The Thinking That Happens Between Tokens: How Latent Reasoning Is Rewriting What Models Can Do

There’s a moment in human problem-solving that’s easy to overlook: the pause before the answer. Not silence, exactly — something is happening in there, some rearrangement of partial ideas that never surfaces as words. For decades, language models had no equivalent. They generated token after token in a single forward pass, their “thinking” invisible even to themselves. That constraint is now breaking open, and what’s emerging on the other side is genuinely strange and exciting.

The broad category is called latent reasoning — the idea that a model can perform meaningful cognitive work in a continuous, high-dimensional space before committing anything to language.

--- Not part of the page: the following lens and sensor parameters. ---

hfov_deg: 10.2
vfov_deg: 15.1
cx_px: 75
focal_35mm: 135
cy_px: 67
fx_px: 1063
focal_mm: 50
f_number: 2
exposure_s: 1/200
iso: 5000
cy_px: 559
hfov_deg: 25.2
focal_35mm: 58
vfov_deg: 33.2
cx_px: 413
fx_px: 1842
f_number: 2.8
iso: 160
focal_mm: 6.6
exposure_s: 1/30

This goes well beyond chain-of-thought prompting, where you ask a model to reason step by step in plain text. That approach is powerful, but it binds the reasoning to the vocabulary. Every intermediate step has to be expressible as a grammatical fragment of English (or whatever language you’re working in), which is a wild constraint to impose on computation. Concepts that don’t tokenize cleanly — spatial relationships, abstract mathematical structure, subtle analogical mappings — get forced through a lossy bottleneck.

What researchers have been developing instead are architectures that let models iterate in embedding space before decoding. One prominent line of work involves “pause tokens” or scratchpad vectors: learned representations that the model can read and write across multiple passes, treating them as working memory rather than output. The model doesn’t have to say what it’s thinking. It just thinks, in whatever geometric structure the training process found useful, and then speaks.

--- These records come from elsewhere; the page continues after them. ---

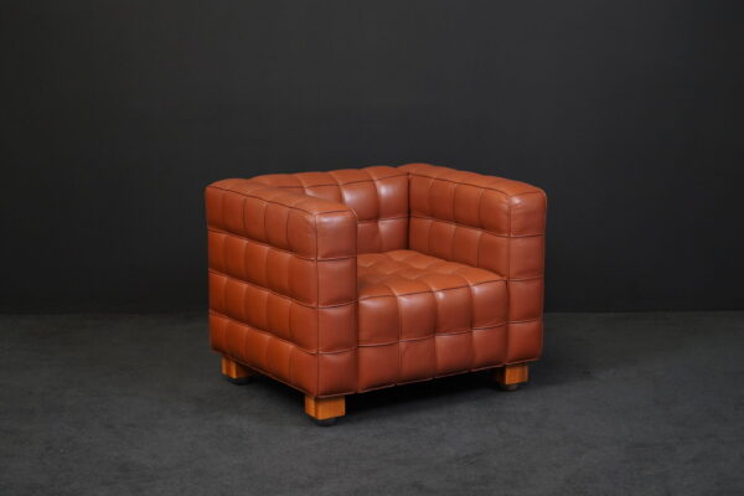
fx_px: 1405
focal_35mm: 68
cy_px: 248
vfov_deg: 20.0
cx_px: 372
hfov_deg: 29.7
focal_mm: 68
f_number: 7.1
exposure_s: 1/250
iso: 5000
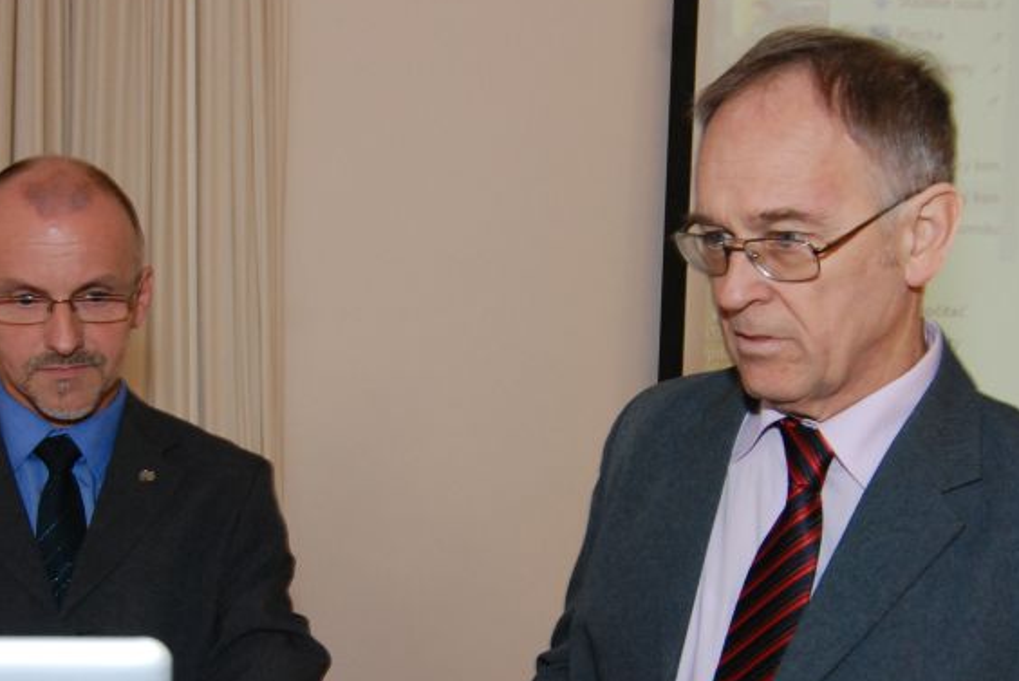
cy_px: 507
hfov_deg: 40.1
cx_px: 405
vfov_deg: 27.2
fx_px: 1388
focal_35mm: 49
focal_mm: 18
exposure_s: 1/60
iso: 800
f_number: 7.1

The results, even in early instantiations, have been striking. Tasks that require multi-step planning — complex math, combinatorial puzzles, certain classes of code generation — show measurably better performance when models are given this kind of internal workspace. And the gains aren’t just quantitative. The error patterns change. Models trained with latent reasoning stages fail differently than standard autoregressive models: less susceptible to surface-level pattern matching, more likely to catch their own contradictions before they propagate into the final output.

There’s a deeper architectural story here too. The transformer, for all its power, was never designed with deliberation in mind. Its attention mechanism is brilliant at integrating information across a sequence, but every layer operates on the same sequence in the same direction. Newer hybrid designs are exploring what happens when you let certain layers loop — processing the same representation repeatedly, with each pass conditioned on the previous one. This is reminiscent of recurrent networks in structure but implemented in ways that preserve the parallelism and stability that made transformers trainable at scale. Getting that balance right is a serious engineering challenge, and several research groups are still working out the details.

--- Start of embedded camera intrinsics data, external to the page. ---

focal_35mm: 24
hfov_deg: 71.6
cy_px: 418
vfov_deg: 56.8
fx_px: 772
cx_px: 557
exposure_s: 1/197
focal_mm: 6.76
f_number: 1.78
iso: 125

What makes this moment feel genuinely pivotal is that latent reasoning doesn’t just improve existing capabilities incrementally. It potentially changes the category of problem that’s addressable. Tasks requiring deep search — not just retrieval, but genuine exploration of a solution space — have historically needed external scaffolding: explicit tree-search algorithms, verifiers, tool calls. The promise of latent reasoning is that some of that search could be internalized, baked into a model’s forward pass in a way that’s fluid and trainable end-to-end rather than bolted on as infrastructure.

We’re still in the early stages of understanding what these architectures can do at full scale. The theoretical picture is incomplete, the training dynamics are finicky, and the evaluation benchmarks haven’t caught up. But the trajectory is clear enough to be exciting: models that think before they speak, in representations richer than language, solving problems that currently require elaborate external systems to even approach. That’s a significant frontier, and the best work on it is still ahead.